- **Task inputs**:
┄┄┄┄┄┄

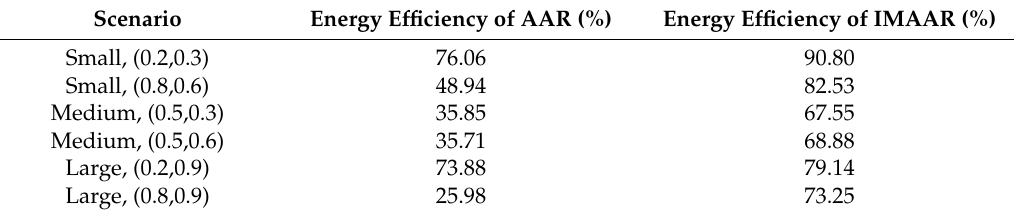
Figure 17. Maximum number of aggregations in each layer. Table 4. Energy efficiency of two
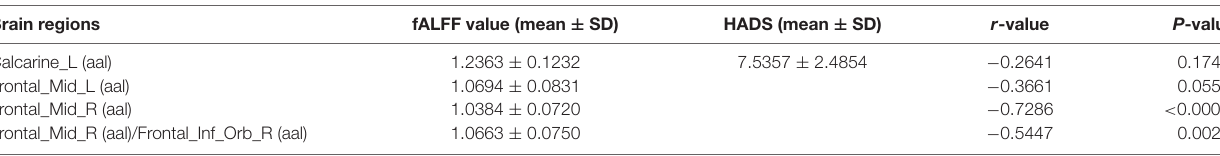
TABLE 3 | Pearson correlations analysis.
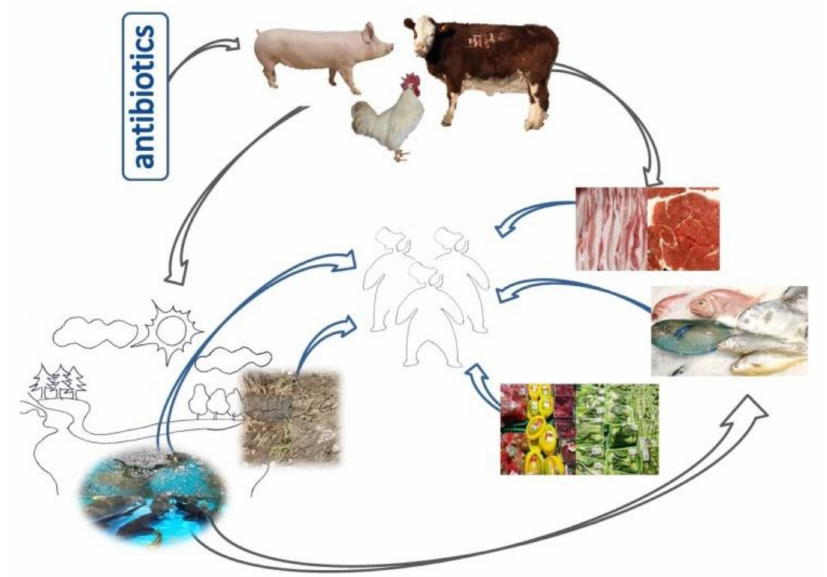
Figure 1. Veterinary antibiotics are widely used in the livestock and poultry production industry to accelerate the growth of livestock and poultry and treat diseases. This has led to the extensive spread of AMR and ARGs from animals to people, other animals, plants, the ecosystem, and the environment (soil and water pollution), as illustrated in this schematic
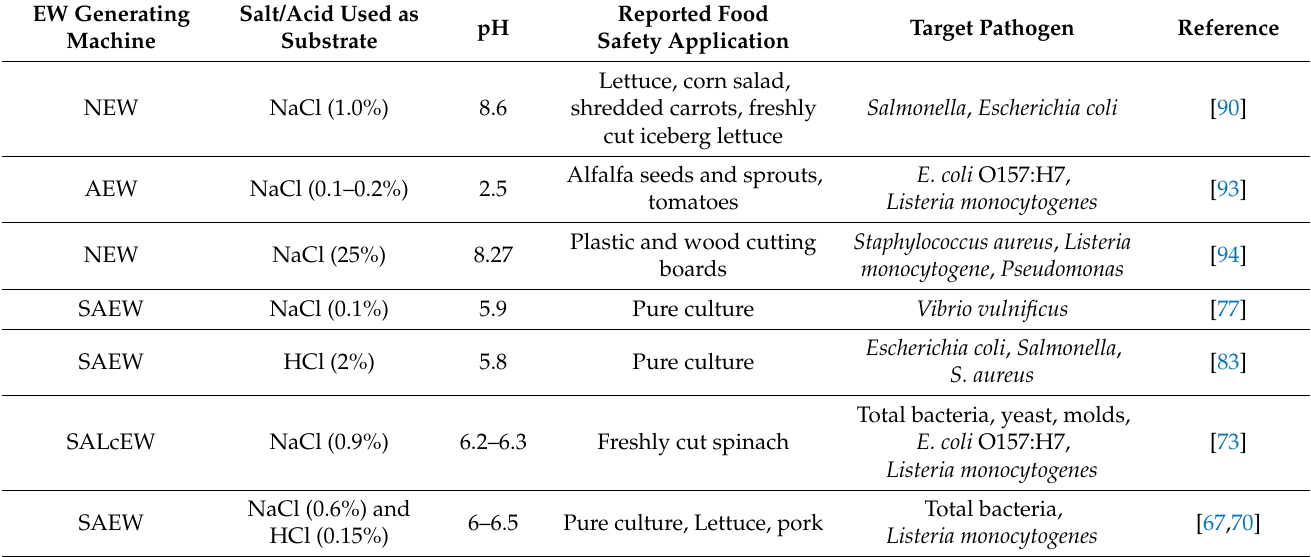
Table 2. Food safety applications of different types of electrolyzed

┄┄┄┄┄┄

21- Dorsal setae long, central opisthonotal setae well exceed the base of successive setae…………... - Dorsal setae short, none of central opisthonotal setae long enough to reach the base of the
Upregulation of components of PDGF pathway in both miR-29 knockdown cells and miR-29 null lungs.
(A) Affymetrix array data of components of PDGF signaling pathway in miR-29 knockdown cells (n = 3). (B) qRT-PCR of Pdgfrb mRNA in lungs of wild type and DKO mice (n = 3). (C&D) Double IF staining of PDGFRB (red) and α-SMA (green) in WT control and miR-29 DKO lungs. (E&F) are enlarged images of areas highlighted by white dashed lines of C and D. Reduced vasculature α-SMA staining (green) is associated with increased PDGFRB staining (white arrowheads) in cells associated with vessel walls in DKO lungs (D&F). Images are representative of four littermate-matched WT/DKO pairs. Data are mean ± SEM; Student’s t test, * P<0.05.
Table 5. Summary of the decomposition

┄┄┄┄┄┄

- **Task prompt**: Return word for word the lines above from the line with "21- Dorsal setae" to the line with "Table 5. Summary of the decomposition", including both and leaving out all others.

- **The answer**:
21- Dorsal setae long, central opisthonotal setae well exceed the base of successive setae…………... - Dorsal setae short, none of central opisthonotal setae long enough to reach the base of the
Upregulation of components of PDGF pathway in both miR-29 knockdown cells and miR-29 null lungs.
(A) Affymetrix array data of components of PDGF signaling pathway in miR-29 knockdown cells (n = 3). (B) qRT-PCR of Pdgfrb mRNA in lungs of wild type and DKO mice (n = 3). (C&D) Double IF staining of PDGFRB (red) and α-SMA (green) in WT control and miR-29 DKO lungs. (E&F) are enlarged images of areas highlighted by white dashed lines of C and D. Reduced vasculature α-SMA staining (green) is associated with increased PDGFRB staining (white arrowheads) in cells associated with vessel walls in DKO lungs (D&F). Images are representative of four littermate-matched WT/DKO pairs. Data are mean ± SEM; Student’s t test, * P<0.05.
Table 5. Summary of the decomposition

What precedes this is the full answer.